→ **Görevin Gerekleri**
Aşağıdaki kaynak metinde "Pragda ünlü bir" ile başlayıp "ama... gercek bu!" ile biten bölümü, iki ucu da dahil olmak üzere harfi harfine yazın.

→ **Kaynak Metin**
========================================================================
29.08.2009

özürlü-lük?

29.08.2009
aniden cikiverdi karsima
bir cöp bidonunda
"özürlülük yaptin" diyor
güler misin aglar misin:?

28.08.2009

göz

28.08.2009
sizofren olup
bir trafik aynasini gökyüzüne görüntü yansitan bir göz gibi görebilmek ilginc olurdu.. hayal ettim gerci .. ama yetmez diil mi? :)

anlamini bilmesen de

Pragda ünlü bir köprünün yakinlarinda ya da basindaki kemerin ic kismi
cizimlerin mutlaka birer anlami vardir, kimi dini kimi devlete ait...
sadece tarihten sürükleyebildigi cismani aurasi cezbetti beni...

27.08.2009

bir sehir bir duvar

27.08.2009
duvarlari tual olarak kullanma ihtiyacini anlayabiliyorum... sanirim kullanim amaclari disinda kullanilan hersey özünde bir baskaldiriyi da tasiyor... iyi birsey yani... Prag`taydi bu duvar, hos baska bir yer yazsaydim da farki kimse anlayamazdi ama... gercek bu!

26.08.2009

sacmalamalara bahane üretme ciftligi

26.08.2009
günesin yardimiyla terk etti gölgeler maviyi
terk eden de özgürlesti
terk edilen de
gitmeye karar vereni döndüremezsin
yasamaya gideni öldüremezsin dedi külayna
zamanin üc hali nedir?
kati sivi gaz?
bilemedin
kati
gizli
yaz

bilinclisizofreninin saheseri

insanoglu kendini yarattigini iddia ettigi görmedigi bilmedigi tanrisi icin ne mabedler insa etmis... babil zigguratlarindan aztek piramitlerine ayasofyadan kölne... yarin bir gün uzayda yerlesimler kurdugunda da galaktik mescitler kuracagini adim gibi biliyorum :)

nost-al-git

bir an...
insanoglu zaman makinasini tersinden bulmus da haberi yok sanirim :)
========================================================================
→ **Sağlanan Bilgiler**
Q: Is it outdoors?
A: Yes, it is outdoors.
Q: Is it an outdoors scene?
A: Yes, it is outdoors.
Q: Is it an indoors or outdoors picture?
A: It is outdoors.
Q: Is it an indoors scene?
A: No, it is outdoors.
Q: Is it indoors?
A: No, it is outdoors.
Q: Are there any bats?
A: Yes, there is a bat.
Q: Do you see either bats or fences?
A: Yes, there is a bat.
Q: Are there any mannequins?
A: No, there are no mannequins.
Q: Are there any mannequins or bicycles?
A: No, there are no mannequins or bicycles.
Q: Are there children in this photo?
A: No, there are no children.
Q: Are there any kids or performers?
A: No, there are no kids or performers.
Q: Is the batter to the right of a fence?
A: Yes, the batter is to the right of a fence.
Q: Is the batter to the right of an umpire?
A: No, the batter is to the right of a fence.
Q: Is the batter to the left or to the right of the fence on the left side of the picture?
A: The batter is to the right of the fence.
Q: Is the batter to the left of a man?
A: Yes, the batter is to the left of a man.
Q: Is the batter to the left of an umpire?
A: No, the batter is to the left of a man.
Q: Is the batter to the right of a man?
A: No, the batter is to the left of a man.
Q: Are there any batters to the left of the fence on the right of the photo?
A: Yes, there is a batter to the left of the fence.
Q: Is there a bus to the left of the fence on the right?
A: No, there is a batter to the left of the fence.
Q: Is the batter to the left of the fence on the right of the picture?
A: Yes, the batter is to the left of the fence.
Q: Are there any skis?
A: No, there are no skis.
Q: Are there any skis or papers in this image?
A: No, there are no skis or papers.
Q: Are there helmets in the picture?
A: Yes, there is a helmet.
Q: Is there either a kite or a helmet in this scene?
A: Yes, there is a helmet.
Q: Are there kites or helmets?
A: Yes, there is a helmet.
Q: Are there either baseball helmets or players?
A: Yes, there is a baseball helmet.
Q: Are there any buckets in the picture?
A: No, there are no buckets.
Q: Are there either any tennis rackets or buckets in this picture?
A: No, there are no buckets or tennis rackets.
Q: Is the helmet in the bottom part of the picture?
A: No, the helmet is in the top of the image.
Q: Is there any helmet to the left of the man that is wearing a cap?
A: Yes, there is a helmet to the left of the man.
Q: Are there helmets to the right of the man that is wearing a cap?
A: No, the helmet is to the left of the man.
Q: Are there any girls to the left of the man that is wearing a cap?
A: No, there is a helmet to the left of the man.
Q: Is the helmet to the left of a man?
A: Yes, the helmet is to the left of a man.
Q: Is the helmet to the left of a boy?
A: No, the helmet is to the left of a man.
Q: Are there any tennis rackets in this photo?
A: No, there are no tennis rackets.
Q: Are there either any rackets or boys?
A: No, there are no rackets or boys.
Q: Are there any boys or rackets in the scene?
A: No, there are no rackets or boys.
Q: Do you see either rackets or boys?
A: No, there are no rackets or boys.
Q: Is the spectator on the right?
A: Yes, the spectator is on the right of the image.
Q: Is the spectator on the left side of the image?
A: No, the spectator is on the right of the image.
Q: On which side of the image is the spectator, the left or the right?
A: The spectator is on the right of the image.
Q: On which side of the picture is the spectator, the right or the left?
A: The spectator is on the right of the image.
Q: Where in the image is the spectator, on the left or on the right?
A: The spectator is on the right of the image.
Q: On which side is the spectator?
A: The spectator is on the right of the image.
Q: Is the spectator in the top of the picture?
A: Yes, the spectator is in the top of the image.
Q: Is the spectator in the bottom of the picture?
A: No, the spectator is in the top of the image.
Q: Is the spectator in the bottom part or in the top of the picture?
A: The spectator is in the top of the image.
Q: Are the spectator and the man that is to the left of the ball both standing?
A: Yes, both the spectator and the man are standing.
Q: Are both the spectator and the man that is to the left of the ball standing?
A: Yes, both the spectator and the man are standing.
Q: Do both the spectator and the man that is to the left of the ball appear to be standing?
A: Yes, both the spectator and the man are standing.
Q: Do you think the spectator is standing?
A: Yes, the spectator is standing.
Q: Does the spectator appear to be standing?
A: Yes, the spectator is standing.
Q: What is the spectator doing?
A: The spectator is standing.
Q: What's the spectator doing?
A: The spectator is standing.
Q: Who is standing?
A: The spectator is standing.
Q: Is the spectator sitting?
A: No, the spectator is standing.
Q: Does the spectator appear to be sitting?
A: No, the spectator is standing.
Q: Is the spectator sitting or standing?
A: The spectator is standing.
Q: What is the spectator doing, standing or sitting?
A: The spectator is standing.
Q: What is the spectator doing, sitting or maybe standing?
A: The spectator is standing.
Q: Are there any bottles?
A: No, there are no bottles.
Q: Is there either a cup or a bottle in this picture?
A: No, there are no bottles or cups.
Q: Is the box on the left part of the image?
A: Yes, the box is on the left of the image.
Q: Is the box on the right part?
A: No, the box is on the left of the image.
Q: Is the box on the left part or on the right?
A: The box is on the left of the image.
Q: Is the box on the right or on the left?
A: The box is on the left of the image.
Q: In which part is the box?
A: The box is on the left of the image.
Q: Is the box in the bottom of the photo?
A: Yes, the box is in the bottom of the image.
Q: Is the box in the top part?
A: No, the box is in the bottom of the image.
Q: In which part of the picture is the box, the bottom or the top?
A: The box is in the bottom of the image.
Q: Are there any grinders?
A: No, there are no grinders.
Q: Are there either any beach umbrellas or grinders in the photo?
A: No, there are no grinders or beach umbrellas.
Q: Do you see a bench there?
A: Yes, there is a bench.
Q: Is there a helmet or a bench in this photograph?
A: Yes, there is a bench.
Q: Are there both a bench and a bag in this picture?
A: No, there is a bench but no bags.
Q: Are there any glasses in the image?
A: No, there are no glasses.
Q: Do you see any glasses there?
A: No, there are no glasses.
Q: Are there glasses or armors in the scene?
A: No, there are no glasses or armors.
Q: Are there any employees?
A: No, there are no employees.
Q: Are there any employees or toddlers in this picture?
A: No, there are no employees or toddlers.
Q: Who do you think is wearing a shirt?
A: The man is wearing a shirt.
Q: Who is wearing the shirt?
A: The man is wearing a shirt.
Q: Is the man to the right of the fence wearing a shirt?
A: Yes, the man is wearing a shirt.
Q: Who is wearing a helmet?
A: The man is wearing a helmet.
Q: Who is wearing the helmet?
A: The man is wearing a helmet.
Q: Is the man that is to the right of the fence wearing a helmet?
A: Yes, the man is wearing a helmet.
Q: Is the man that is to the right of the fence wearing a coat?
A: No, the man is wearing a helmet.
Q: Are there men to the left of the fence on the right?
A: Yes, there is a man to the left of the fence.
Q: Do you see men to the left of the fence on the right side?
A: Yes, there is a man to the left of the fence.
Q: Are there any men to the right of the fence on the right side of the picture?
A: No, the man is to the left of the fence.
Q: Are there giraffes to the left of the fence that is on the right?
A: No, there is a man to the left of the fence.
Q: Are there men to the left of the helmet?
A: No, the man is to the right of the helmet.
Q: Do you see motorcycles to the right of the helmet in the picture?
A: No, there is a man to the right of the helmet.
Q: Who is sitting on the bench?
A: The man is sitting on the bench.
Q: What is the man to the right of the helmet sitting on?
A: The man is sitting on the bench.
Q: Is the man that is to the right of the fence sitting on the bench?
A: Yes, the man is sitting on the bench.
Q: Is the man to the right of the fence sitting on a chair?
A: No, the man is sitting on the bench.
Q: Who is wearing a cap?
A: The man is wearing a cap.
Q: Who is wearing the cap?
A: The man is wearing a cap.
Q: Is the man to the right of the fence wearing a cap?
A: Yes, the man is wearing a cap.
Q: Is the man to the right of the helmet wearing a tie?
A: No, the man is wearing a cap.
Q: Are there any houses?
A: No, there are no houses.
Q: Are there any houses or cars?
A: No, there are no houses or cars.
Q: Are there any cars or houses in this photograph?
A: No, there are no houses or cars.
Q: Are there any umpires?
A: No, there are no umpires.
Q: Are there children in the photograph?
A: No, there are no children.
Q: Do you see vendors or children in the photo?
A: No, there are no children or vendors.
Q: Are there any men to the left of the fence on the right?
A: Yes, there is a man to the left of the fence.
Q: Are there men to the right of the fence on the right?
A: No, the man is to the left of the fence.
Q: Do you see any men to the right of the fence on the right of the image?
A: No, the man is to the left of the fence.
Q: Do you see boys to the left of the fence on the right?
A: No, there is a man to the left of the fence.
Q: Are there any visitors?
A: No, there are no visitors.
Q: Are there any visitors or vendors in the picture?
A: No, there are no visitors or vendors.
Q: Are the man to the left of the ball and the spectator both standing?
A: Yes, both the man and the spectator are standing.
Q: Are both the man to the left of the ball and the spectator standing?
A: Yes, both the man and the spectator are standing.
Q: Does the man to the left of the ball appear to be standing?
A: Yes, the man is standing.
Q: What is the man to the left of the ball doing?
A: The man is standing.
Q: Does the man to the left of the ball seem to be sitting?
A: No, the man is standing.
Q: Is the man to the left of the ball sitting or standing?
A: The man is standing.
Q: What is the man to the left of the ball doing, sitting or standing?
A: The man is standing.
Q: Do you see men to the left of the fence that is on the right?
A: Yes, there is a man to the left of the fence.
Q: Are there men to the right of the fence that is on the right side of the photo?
========================================================================
→ **Alıştırma Çıktısı**
Pragda ünlü bir köprünün yakinlarinda ya da basindaki kemerin ic kismi
cizimlerin mutlaka birer anlami vardir, kimi dini kimi devlete ait...
sadece tarihten sürükleyebildigi cismani aurasi cezbetti beni...

27.08.2009

bir sehir bir duvar

27.08.2009
duvarlari tual olarak kullanma ihtiyacini anlayabiliyorum... sanirim kullanim amaclari disinda kullanilan hersey özünde bir baskaldiriyi da tasiyor... iyi birsey yani... Prag`taydi bu duvar, hos baska bir yer yazsaydim da farki kimse anlayamazdi ama... gercek bu!